Star Gazetesi Yazarı Ahmet Kekeç "Bu ülke asla size ihtiyaç duymayacak" başlıklı bugünkü köşe yazısında, Abdullah Gül'ün CHP lideri Kemal Kılıçdaroğlu'yla yaptığı gizli görüşmeyi ele aldı. Gül'ün Cumhurbaşkanı Recep Tayyip Erdoğan ve eski dava arkadaşlarına karşı eleştirel tutum takınmasını ve bölücü terör örgütü PKK'nın siyasi kanadı HDP'ye toleranslı davranmasının nedeninin, Türkiye'deki ve Batı'daki Erdoğan karşıtlarına "bana güvenebilirsiniz" mesajı vermek için olduğunu iddia etti.
İşte Kekeç'in yazısından öne çıkan satır başları:
Abdullah Gül, dava arkadaşlarından uzak durarak, onlarla aynı fotoğraf karesine girmeyerek, hatta zaman zaman eleştirel tutum takınarak, Erdoğan düşmanlığıyla kafayı yemiş kesimlerin “güvenebileceği” bir zeminde durduğunu/durabileceğini göstermeye çalışıyor. İhtimal ki, bir gün kendisine ihtiyaç duyulacağını düşünüyor.
Gül’ün “ihtiyaç” öznesi olarak ortaya çıkması, Cumhurbaşkanı Erdoğan’ın “tüketilmesine” bağlı...
Kimilerine göre “Gezi” bir fırsattı...
Erdoğan tüketilebilmiş olsaydı (ya da bir şekilde istifası sağlansaydı), “mesaj alınmıştır” diyen ve en çok devlet tecrübesine sahip Gül, “uzlaşı”nın merkezindeki tek “güvenilir” isim olarak, Cumhurbaşkanlığı görevini tamamlar tamamlamaz hazır kurulu AK Parti tezgâhının başına geçecekti...

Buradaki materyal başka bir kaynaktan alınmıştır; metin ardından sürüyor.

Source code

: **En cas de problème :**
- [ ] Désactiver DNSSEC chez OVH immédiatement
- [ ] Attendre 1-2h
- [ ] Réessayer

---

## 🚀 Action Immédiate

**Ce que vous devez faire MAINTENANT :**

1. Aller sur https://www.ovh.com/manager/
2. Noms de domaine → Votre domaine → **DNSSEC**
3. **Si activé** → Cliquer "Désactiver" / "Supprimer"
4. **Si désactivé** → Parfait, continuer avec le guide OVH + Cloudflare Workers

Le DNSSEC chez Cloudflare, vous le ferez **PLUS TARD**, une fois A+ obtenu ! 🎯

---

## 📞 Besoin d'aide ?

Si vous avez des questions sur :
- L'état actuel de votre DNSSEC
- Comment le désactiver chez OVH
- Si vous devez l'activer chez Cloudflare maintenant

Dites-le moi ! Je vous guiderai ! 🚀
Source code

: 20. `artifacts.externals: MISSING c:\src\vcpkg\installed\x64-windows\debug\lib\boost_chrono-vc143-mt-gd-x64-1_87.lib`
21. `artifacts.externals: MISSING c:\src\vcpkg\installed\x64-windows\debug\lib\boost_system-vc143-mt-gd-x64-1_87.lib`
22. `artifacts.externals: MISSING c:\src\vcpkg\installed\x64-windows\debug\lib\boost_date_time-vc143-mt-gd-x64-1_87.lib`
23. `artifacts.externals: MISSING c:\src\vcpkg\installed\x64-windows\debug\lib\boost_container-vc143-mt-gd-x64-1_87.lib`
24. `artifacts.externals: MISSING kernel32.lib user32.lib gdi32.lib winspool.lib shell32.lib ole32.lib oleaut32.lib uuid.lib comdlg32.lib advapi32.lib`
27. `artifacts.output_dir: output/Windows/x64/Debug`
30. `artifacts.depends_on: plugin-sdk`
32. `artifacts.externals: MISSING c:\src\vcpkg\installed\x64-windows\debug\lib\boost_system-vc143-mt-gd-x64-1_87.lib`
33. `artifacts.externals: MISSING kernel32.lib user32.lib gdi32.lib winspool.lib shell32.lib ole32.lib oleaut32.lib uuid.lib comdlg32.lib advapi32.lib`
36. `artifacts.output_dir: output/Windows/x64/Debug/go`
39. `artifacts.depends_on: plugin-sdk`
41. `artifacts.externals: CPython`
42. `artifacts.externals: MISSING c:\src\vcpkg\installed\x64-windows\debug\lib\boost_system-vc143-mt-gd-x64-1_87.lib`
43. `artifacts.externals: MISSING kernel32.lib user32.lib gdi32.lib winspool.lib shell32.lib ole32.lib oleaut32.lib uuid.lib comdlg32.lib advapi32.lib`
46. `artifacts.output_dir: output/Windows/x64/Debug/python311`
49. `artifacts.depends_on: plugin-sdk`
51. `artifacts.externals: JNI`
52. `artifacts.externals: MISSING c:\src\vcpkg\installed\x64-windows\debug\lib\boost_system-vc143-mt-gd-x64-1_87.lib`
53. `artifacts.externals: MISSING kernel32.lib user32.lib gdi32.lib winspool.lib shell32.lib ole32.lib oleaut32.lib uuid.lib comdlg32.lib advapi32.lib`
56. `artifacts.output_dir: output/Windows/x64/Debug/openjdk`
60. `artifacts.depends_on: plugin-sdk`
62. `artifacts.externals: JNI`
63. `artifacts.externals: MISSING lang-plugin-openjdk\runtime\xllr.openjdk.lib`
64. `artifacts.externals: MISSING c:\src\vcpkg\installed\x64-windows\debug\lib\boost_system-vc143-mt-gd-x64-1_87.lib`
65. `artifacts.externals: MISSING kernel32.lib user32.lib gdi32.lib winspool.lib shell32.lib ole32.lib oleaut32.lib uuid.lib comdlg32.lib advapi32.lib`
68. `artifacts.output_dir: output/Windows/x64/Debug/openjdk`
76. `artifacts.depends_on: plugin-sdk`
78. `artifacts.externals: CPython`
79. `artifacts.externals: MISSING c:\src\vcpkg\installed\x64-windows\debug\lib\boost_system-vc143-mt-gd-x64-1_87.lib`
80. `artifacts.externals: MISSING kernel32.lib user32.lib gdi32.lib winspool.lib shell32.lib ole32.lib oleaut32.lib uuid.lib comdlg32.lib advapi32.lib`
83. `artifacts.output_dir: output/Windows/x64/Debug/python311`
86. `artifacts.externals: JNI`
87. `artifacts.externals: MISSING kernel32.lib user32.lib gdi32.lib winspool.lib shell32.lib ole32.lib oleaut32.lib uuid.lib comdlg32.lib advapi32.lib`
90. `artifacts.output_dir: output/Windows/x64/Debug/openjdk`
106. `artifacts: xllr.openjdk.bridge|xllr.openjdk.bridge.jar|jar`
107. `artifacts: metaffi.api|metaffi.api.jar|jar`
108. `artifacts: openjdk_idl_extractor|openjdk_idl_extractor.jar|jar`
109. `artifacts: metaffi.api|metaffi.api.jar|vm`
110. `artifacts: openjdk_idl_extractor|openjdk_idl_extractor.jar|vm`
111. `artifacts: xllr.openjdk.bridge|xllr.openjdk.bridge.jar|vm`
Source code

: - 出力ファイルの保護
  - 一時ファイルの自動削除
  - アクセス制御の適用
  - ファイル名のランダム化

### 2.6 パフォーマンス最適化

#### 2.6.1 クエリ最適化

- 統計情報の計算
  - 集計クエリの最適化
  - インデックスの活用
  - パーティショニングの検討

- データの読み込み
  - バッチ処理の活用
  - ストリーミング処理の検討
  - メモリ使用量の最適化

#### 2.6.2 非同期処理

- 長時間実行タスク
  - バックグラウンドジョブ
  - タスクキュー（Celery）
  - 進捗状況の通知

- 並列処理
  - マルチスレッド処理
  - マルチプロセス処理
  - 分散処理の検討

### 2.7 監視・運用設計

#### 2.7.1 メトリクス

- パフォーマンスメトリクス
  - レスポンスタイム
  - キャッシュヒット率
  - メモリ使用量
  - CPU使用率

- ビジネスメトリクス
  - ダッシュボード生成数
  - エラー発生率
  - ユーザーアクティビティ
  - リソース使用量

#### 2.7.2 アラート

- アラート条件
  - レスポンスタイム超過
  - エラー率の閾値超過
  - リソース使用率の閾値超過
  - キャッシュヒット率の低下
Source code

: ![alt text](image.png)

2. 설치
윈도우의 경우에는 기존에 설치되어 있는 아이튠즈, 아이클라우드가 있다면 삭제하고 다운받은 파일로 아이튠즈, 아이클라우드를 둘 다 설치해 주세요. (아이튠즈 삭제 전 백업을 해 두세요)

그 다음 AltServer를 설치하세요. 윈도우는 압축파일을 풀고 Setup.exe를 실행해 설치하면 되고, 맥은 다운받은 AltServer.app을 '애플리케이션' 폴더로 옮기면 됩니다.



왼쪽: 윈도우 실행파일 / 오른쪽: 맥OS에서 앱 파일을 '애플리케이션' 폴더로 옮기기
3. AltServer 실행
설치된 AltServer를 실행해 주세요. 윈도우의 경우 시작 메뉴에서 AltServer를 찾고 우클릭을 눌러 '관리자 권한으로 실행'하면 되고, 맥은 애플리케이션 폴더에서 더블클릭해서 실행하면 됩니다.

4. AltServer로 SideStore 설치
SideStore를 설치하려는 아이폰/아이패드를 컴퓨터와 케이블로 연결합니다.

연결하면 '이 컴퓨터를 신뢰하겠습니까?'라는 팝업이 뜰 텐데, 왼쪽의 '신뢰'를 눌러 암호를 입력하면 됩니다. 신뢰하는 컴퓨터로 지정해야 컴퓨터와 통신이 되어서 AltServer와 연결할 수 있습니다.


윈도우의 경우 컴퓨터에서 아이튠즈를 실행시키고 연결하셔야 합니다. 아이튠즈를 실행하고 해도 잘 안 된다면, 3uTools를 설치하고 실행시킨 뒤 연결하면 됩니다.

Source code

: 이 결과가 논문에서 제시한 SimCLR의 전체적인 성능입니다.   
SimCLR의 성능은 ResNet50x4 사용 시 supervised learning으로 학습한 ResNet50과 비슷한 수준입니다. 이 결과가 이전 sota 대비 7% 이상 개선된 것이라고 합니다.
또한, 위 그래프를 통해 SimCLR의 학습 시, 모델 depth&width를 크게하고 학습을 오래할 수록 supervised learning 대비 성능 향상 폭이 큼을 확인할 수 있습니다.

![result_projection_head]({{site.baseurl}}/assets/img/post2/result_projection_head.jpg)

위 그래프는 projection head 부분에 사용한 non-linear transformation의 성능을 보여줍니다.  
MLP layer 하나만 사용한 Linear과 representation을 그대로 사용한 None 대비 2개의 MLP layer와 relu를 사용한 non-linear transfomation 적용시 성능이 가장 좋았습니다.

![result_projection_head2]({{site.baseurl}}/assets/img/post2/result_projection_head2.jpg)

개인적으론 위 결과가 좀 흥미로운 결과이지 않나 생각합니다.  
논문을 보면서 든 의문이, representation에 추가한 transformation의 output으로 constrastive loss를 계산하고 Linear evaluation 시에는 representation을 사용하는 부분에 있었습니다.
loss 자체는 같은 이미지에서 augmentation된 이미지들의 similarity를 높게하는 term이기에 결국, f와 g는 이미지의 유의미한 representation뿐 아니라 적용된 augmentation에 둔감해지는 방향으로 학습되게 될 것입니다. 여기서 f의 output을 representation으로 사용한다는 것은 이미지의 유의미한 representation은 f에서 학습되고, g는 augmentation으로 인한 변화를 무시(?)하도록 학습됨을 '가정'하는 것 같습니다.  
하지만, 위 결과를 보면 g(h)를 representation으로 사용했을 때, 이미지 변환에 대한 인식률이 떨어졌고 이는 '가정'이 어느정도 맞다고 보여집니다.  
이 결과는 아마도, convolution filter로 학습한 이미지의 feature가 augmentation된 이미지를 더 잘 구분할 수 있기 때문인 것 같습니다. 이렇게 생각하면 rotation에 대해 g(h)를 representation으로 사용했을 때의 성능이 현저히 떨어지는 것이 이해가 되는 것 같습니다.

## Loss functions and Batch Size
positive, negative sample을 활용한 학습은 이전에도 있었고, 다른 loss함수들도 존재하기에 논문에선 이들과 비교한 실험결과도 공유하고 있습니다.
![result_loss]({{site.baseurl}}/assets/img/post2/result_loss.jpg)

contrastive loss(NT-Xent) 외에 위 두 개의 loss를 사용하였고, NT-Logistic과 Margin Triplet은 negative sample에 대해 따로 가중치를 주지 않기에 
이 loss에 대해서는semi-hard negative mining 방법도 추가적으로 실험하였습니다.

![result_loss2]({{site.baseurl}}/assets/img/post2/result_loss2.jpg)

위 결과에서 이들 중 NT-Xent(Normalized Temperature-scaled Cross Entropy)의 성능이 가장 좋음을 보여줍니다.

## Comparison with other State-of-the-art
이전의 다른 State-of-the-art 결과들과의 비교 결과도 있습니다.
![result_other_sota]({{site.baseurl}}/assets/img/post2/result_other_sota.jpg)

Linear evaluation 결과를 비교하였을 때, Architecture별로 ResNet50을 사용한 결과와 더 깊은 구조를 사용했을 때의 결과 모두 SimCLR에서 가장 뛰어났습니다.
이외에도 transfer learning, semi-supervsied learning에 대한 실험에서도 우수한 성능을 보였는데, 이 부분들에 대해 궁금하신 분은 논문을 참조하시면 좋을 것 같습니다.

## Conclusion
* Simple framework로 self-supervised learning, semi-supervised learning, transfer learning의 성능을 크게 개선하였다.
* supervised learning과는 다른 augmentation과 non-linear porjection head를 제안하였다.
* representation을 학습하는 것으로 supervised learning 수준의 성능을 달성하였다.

“Sistem değişikliği” gibi yollara da sapılmamış olacaktı Bu cümleden olarak, 17/25 Aralık ya da 15 Temmuz girişimlerinin “başarılı” olması halinde ortaya çıkabilecek belirsizliği de “fırsat” hanesine yazabiliriz. Hem AK Partili, hem “İslamcı”, hem “statükonun mesajını alma becerisine sahip”, hem HDP’ye karşı toleranslı, hem de Brüksel’le (NATO’nun ve AB’nin merkezi Brüksel’le) iyi geçinen bir isim...
Her şeraitte tercih edilecek bu isim, Abdullah Gül’den başka kim olabilirdi ki?